Tech giant Google has received a hefty $32m fine from South Korean authorities, for allegedly stifling competition and hurting local competitor One Store.
The company was served with a 42.1 billion won fine from the Korea Fair Trade Commission (KFTC) according to Reuters. The regulator cited Google’s policy of providing exposure to developers that published their games exclusively to Google Play between 2016 and 2018. Specifically they stated that one alternative storefront this affected was Korean competitor One Store, as well as developers and publishers such as NetMarble, Nexon and NCSoft.
Google was bullish about the fine, and a spokesperson is quoted as saying, “Google makes substantial investments in the success of developers, and we respectfully disagree with the KFTC’s conclusions.” However, it seems unlikely that parent company Alphabet Inc will be able to contest the fine although a number of courses of action are being considered.
Try Googling “How to avoid a fine”
Google’s infamously deep pockets as one of the most dominant tech companies on the planet are likely to reduce this fine to a relative annoyance. However what it symbolises is likely to have leadership sit up and take notice as it represents a further move to crack down on Google’s perceived negative practices. The company was previously fined a much larger $177m in 2021 for blocking devices from using forks (customised versions) of their Android OS.

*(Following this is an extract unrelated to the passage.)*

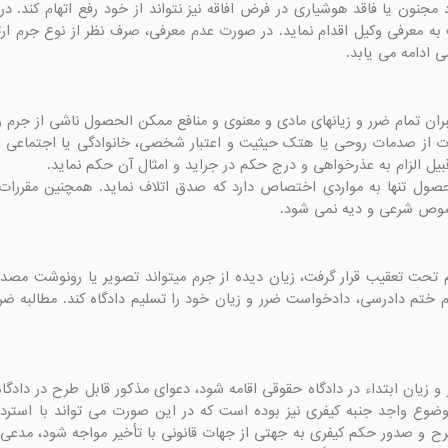
 ادامه می یابد.
صوص شرعی و دیه نمی شود.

While Apple typically receives the brunt of criticism for the iron grip it keeps on its ecosystem, the Google fine is a stark reminder that many of these companies are being scrutinised heavily. The fact that mobile games served as a flashpoint for this fine is at once a marker of their importance and a worrying indicator that exclusivity and publishing could serve as a political football. Something that, when many developers and publishers are buckling down for a more sedate 2023, few will want to deal with it.